___ Supplied records ___

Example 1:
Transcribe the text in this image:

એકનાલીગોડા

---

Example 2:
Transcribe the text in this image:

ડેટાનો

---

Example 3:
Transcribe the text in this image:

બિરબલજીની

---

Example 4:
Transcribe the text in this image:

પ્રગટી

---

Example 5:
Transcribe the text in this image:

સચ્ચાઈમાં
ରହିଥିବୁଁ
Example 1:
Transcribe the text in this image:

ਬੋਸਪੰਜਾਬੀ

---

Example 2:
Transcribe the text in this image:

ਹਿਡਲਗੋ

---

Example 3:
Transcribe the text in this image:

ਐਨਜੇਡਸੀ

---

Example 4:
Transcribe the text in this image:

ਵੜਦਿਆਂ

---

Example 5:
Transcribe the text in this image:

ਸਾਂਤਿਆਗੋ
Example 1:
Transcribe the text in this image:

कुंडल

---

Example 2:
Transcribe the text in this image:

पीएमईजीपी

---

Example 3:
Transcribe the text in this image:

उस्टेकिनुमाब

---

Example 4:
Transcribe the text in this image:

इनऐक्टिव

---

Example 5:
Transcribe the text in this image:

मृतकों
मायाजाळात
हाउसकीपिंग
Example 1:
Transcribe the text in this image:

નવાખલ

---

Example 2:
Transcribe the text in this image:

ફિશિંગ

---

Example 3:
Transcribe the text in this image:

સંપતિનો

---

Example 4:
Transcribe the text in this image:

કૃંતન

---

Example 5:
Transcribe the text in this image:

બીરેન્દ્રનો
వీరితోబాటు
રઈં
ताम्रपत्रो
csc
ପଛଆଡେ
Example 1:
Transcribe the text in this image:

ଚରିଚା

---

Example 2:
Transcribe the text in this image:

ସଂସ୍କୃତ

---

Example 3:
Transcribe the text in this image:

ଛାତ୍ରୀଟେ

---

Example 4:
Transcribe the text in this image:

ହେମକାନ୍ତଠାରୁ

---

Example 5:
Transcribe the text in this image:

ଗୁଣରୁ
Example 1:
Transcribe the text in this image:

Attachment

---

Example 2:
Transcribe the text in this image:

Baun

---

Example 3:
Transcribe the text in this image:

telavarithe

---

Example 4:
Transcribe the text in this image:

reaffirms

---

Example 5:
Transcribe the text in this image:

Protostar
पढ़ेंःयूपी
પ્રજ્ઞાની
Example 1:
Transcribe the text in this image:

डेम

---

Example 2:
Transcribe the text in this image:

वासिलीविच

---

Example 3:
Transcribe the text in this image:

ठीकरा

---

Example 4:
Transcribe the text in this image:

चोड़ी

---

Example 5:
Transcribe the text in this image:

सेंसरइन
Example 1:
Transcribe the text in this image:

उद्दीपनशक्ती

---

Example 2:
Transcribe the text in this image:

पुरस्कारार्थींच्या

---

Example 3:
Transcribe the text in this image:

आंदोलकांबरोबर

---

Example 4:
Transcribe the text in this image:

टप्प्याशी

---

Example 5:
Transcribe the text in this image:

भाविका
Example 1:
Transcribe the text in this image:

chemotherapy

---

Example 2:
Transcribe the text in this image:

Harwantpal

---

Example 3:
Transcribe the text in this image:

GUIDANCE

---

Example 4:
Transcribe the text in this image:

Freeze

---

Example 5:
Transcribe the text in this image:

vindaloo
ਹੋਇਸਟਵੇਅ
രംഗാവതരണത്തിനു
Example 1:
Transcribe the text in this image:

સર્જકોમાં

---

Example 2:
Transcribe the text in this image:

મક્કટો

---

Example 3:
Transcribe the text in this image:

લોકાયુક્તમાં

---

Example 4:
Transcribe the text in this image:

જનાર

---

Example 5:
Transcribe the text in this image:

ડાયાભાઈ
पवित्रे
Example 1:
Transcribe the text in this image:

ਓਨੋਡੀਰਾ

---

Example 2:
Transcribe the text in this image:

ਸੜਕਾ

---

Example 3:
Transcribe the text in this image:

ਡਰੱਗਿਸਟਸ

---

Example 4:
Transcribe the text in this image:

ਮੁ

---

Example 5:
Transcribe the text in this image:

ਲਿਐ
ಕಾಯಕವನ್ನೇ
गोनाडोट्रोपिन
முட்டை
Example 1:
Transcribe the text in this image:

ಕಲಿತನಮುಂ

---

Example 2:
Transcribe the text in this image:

___

Copy out each entry exactly, leaving nothing out.

■ **Exercise output**:
Example 1:
Transcribe the text in this image:

એકનાલીગોડા

---

Example 2:
Transcribe the text in this image:

ડેટાનો

---

Example 3:
Transcribe the text in this image:

બિરબલજીની

---

Example 4:
Transcribe the text in this image:

પ્રગટી

---

Example 5:
Transcribe the text in this image:

સચ્ચાઈમાં
ରହିଥିବୁଁ
Example 1:
Transcribe the text in this image:

ਬੋਸਪੰਜਾਬੀ

---

Example 2:
Transcribe the text in this image:

ਹਿਡਲਗੋ

---

Example 3:
Transcribe the text in this image:

ਐਨਜੇਡਸੀ

---

Example 4:
Transcribe the text in this image:

ਵੜਦਿਆਂ

---

Example 5:
Transcribe the text in this image:

ਸਾਂਤਿਆਗੋ
Example 1:
Transcribe the text in this image:

कुंडल

---

Example 2:
Transcribe the text in this image:

पीएमईजीपी

---

Example 3:
Transcribe the text in this image:

उस्टेकिनुमाब

---

Example 4:
Transcribe the text in this image:

इनऐक्टिव

---

Example 5:
Transcribe the text in this image:

मृतकों
मायाजाळात
हाउसकीपिंग
Example 1:
Transcribe the text in this image:

નવાખલ

---

Example 2:
Transcribe the text in this image:

ફિશિંગ

---

Example 3:
Transcribe the text in this image:

સંપતિનો

---

Example 4:
Transcribe the text in this image:

કૃંતન

---

Example 5:
Transcribe the text in this image:

બીરેન્દ્રનો
వీరితోబాటు
રઈં
ताम्रपत्रो
csc
ପଛଆଡେ
Example 1:
Transcribe the text in this image:

ଚରିଚା

---

Example 2:
Transcribe the text in this image:

ସଂସ୍କୃତ

---

Example 3:
Transcribe the text in this image:

ଛାତ୍ରୀଟେ

---

Example 4:
Transcribe the text in this image:

ହେମକାନ୍ତଠାରୁ

---

Example 5:
Transcribe the text in this image:

ଗୁଣରୁ
Example 1:
Transcribe the text in this image:

Attachment

---

Example 2:
Transcribe the text in this image:

Baun

---

Example 3:
Transcribe the text in this image:

telavarithe

---

Example 4:
Transcribe the text in this image:

reaffirms

---

Example 5:
Transcribe the text in this image:

Protostar
पढ़ेंःयूपी
પ્રજ્ઞાની
Example 1:
Transcribe the text in this image:

डेम

---

Example 2:
Transcribe the text in this image:

वासिलीविच

---

Example 3:
Transcribe the text in this image:

ठीकरा

---

Example 4:
Transcribe the text in this image:

चोड़ी

---

Example 5:
Transcribe the text in this image:

सेंसरइन
Example 1:
Transcribe the text in this image:

उद्दीपनशक्ती

---

Example 2:
Transcribe the text in this image:

पुरस्कारार्थींच्या

---

Example 3:
Transcribe the text in this image:

आंदोलकांबरोबर

---

Example 4:
Transcribe the text in this image:

टप्प्याशी

---

Example 5:
Transcribe the text in this image:

भाविका
Example 1:
Transcribe the text in this image:

chemotherapy

---

Example 2:
Transcribe the text in this image:

Harwantpal

---

Example 3:
Transcribe the text in this image:

GUIDANCE

---

Example 4:
Transcribe the text in this image:

Freeze

---

Example 5:
Transcribe the text in this image:

vindaloo
ਹੋਇਸਟਵੇਅ
രംഗാവതരണത്തിനു
Example 1:
Transcribe the text in this image:

સર્જકોમાં

---

Example 2:
Transcribe the text in this image:

મક્કટો

---

Example 3:
Transcribe the text in this image:

લોકાયુક્તમાં

---

Example 4:
Transcribe the text in this image:

જનાર

---

Example 5:
Transcribe the text in this image:

ડાયાભાઈ
पवित्रे
Example 1:
Transcribe the text in this image:

ਓਨੋਡੀਰਾ

---

Example 2:
Transcribe the text in this image:

ਸੜਕਾ

---

Example 3:
Transcribe the text in this image:

ਡਰੱਗਿਸਟਸ

---

Example 4:
Transcribe the text in this image:

ਮੁ

---

Example 5:
Transcribe the text in this image:

ਲਿਐ
ಕಾಯಕವನ್ನೇ
गोनाडोट्रोपिन
முட்டை
Example 1:
Transcribe the text in this image:

ಕಲಿತನಮುಂ

---

Example 2:
Transcribe the text in this image:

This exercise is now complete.